Slide 5 - Tekstslide

Meervoud van zelfstandig naamwoorden
Bij woorden die eindigen op een onbeklemtoonde -el, -es, et, -ik of -it verdubbel je de laatste medeklinker niet.
  • luiwammes --> luiwammesen
  • lemmet --> lemmeten
  • havik --> haviken
  • kievit --> kieviten

Slide 6 - Tekstslide

Meervoud van zelfstandig naamwoorden
Sommige woorden die eindigen op -man kunnen als meervoud ook -lieden of -lui hebben.
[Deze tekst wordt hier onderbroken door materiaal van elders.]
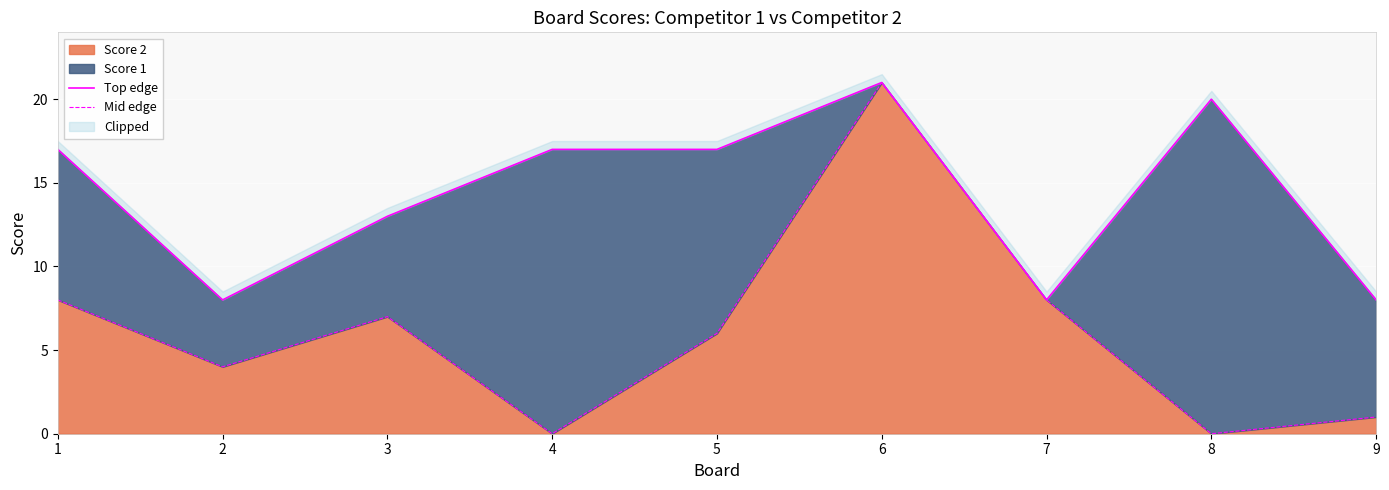

At how many categories does at least one series exceed 20?

1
  • timmerman --> timmermannen/timmerlieden/timmerlui
  • zakenman --> zakenmannen/zakenlieden/zakenlui

Slide 7 - Tekstslide

Meervoud van zelfstandig naamwoorden
Woorden die uit het Latijn komen, hebben soms nog hun Latijnse meervoudsuitgang.
  • museum --> musea (of museums)
  • datum --> data (of datums)
  • musicus --> musici
  • medicus --> medici

Slide 8 - Tekstslide

Meervoud van zelfstandig naamwoorden
Sommige woorden hebben alleen een enkelvoud of meervoud

  • wiskunde
  • hersenen
  • melk
  • heelal

Slide 9 - Tekstslide

Zet de volgende zelfstandig naamwoorden in het meervoud.
afvalbak - felicitatie - braderie - rotsmoes - piepkuiken - karnemelk - koekoeksei - kruisboog - dyslecticus - fopcadeau - timmerman - rund - alibi

Slide 10 - Open vraag

Meervouds -n bij verwijzingen

Slide 11 - Tekstslide

Waar verwijst beiden naar?
Stefan en Guido zijn beiden smerig.

Slide 12 - Open vraag

Waar verwijst enige naar?
De honden zijn de enige die slapen.

Slide 13 - Open vraag

Waar verwijst alle naar?
Deze winkels gaan alle verhuizen.

Slide 14 - Open vraag

Meervouds - n bij verwijzingen
Wanneer schrijf je sommige(n), alle(n), enkele(n), andere(n), vele(n) etc.?
  1. Als het een bijvoeglijk naamwoord is, schrijf je het zonder -n.                        Alle jongens hebben een voetbalbroek aan.
  2. Verwijst het woord naar personen, schrijf je het met -n.                   Sommigen van deze groep sporten liever in een jogging.
  3. Verwijst het woord niet naar personen, schrijf je het zonder-n.                      De boeken uit de mediatheek gaan alle mee naar beneden.

Slide 15 - Tekstslide

Meervouds-n bij verwijzingen naar personen

Heeft het woord betrekking op personen?
Dan verwijs je met –n.

Velen deden mee aan het sporttoernooi.
Anderen hadden geen zin om mee te doen.
Enkelen hadden zich ziekgemeld.
Sommigen kwamen gewoon niet opdagen.

Slide 16 - Tekstslide

Meervouds-n bij verwijzingen naar dieren/dingen

Heeft het woord betrekking op dieren en dingen?
Dan verwijs je zonder –n

De cadeautjes zijn alle uitgedeeld.
De stoel en de kruk zijn beide nat.
Sommige van de bomen zijn al groot.
Deze winkels gaan alle verhuizen.

Slide 17 - Tekstslide

Huiswerk
Maak deze week:
  • spelling hoofdstuk 3: opdracht 1 t/m 5
  • vanaf woensdag 15 april: PO grammatica woordsoorten. Inleveren op woensdag 22 april.